**Work order:** Output exactly the lines between the line that contains "- MDX posts" and the last line of the material, counting both.

[[ Records for the task open ]]

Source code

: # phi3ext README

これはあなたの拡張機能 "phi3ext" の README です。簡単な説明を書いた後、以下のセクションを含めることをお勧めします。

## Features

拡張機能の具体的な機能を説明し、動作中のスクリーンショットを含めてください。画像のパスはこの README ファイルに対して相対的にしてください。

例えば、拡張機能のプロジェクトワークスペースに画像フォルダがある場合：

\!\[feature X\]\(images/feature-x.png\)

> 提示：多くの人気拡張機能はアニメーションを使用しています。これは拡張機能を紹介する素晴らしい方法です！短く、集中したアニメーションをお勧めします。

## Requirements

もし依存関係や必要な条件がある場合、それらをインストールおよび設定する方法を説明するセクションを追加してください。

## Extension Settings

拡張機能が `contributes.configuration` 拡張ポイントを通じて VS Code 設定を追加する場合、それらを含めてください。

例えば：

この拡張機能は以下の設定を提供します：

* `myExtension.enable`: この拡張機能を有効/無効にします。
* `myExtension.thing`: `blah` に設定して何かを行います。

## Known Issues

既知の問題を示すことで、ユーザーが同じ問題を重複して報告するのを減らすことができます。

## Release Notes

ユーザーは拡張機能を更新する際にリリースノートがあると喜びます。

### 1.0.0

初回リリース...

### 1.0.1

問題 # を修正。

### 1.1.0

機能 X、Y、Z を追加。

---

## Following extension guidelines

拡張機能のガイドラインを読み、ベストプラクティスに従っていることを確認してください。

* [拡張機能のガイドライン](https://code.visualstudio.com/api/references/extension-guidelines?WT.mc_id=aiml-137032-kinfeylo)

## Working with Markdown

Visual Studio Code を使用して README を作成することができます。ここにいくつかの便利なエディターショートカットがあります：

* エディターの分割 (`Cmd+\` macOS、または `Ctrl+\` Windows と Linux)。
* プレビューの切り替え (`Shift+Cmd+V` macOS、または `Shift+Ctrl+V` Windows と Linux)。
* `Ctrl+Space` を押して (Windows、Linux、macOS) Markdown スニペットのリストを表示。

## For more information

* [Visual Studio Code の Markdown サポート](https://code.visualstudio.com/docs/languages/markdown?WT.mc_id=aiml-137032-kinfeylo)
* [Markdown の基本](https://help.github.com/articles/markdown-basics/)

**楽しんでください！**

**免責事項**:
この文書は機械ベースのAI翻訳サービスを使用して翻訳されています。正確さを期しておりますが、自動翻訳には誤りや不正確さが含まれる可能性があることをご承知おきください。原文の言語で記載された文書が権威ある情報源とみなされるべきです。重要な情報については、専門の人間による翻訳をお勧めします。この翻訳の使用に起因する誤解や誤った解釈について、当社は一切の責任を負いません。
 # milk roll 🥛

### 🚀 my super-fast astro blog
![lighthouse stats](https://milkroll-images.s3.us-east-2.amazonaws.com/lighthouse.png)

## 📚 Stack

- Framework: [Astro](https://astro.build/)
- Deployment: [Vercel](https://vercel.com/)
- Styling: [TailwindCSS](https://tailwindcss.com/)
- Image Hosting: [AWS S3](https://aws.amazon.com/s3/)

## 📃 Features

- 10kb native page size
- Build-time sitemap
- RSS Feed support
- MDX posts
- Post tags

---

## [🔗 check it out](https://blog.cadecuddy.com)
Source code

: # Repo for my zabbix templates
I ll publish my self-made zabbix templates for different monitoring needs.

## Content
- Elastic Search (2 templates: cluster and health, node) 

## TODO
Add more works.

[[ Records for the task closed ]]

**Answer box:**
- MDX posts
- Post tags

---

## [🔗 check it out](https://blog.cadecuddy.com)
Source code

: # Repo for my zabbix templates
I ll publish my self-made zabbix templates for different monitoring needs.

## Content
- Elastic Search (2 templates: cluster and health, node) 

## TODO
Add more works.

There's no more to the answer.